Hacker News new | ask | show | jobs
by mrb 3484 days ago
"not even radio-compatible"

Bluetooth 1.0 uses GFSK at 1 Msym/s, just like BLE / Bluetooth 4.0. So it's the same r/f modulation protocol (it's the higher layers that are incompatible.) Is it the actual GFSK parameters, eg. frequency shifts, that are different?

I know that Bluetooth 2.0 and 3.0 use different r/f modulation (π/4-QPSK and 8DPSK at 1 Msym/s), but why do people say Bluetooth 4.0 is so different when it seems to be the same as Bluetooth 1.0?

1 comments

One difference is that BLE uses 40 channels in its adaptive frequency hopping scheme, from Wikipedia: "Instead of the Classic Bluetooth 79 1-MHz channels, Bluetooth Smart has 40 2-MHz channels"

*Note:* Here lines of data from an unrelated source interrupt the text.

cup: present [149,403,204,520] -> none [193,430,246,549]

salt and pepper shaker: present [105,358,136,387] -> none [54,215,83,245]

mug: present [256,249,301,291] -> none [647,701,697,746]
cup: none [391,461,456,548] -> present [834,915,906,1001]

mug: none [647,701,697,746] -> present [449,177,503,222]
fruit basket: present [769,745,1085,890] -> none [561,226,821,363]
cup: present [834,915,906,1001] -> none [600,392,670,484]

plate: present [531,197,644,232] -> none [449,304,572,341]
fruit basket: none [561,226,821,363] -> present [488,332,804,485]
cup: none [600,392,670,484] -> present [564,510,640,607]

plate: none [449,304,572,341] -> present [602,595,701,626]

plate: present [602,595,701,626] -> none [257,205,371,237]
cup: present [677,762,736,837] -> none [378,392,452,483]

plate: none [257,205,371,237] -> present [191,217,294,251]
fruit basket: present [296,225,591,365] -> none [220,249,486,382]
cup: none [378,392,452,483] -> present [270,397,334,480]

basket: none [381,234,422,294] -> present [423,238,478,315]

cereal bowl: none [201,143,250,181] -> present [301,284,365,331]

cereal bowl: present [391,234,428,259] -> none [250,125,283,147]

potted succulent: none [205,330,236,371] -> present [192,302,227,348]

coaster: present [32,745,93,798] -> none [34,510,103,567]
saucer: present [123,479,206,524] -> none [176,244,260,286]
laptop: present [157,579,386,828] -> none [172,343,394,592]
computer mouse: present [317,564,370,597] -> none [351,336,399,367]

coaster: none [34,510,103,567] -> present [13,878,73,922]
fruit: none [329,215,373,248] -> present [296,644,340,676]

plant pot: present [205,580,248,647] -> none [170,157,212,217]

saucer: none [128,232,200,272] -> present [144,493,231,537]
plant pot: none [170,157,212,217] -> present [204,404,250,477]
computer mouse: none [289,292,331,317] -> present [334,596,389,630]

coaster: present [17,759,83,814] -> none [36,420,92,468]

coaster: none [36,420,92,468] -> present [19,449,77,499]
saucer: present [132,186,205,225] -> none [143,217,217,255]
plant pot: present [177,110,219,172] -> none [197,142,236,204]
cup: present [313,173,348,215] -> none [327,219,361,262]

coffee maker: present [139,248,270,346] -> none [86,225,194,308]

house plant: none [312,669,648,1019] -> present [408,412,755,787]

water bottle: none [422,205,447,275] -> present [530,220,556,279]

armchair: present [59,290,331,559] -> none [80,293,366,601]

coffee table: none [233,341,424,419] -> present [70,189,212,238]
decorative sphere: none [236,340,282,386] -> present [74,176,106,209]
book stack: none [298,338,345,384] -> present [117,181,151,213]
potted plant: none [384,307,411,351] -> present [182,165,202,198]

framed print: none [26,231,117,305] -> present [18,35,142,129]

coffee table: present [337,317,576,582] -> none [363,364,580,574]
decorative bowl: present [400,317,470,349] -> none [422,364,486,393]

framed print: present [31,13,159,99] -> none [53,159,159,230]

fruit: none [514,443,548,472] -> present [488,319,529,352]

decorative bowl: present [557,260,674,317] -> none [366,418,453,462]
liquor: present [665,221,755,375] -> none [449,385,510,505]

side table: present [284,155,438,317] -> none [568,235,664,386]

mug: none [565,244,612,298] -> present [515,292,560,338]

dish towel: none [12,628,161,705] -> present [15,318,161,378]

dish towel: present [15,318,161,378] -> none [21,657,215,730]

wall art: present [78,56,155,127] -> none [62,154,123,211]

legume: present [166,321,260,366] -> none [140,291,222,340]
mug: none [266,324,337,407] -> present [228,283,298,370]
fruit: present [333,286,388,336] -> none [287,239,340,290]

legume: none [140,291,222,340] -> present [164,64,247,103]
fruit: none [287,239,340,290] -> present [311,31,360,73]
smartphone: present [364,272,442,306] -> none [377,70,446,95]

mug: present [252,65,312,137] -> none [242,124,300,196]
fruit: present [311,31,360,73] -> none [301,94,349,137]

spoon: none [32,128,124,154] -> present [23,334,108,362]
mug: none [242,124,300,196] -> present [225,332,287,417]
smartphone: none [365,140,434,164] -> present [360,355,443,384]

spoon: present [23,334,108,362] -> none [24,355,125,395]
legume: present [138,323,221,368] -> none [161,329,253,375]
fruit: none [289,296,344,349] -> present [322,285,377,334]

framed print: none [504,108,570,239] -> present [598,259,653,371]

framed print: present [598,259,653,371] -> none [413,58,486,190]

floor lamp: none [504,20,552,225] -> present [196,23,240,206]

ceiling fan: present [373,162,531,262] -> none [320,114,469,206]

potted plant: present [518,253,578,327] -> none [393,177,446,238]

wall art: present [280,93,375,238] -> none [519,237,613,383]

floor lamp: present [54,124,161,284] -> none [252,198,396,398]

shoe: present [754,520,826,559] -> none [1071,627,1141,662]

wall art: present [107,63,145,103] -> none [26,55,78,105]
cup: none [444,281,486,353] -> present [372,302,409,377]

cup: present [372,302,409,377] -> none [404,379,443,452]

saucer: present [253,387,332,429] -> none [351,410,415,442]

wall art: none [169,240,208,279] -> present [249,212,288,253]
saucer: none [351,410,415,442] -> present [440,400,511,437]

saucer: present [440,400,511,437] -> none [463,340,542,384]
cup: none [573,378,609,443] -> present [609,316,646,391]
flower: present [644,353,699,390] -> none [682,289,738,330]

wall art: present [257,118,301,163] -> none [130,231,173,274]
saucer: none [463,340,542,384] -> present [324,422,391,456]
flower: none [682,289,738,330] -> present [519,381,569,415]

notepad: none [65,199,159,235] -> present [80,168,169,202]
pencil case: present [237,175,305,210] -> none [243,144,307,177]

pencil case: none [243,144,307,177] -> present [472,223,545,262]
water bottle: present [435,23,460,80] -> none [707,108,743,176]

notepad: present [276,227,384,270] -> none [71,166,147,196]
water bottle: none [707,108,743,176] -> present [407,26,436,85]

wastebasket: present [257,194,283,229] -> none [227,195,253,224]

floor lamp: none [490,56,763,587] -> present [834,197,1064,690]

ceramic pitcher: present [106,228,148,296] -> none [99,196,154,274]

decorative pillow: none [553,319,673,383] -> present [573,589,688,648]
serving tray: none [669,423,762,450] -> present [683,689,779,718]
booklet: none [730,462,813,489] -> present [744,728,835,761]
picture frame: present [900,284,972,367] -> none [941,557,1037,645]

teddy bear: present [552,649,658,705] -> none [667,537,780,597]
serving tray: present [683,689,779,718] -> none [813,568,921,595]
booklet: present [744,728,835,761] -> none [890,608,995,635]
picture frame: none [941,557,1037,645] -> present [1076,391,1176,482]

Now that I write it out, I see that frequency hopping would count as a "higher layer," but I think it's still managed in hardware, which could be why there are many BLE-only chips. It's possible the GFSK parameters are also different, and of course the layers above the link manager are vastly different (for some reason).

https://en.wikipedia.org/wiki/Bluetooth_low_energy#Technical...

A major difference is that while original Bluetooth used time-based channel hopping BLE uses sequence-based channel hopping. This means you don't have to keep your local clock or receiver running to know what channel to listen to, rather you listen on a given channel just before you want to speak/receive something and once something shows up there you know where you are in the sequence. BLE-only chips can basically be entirely powered off most of the time without losing connection, whereas bluetooth needs a running clock or a large receive window to stay connected.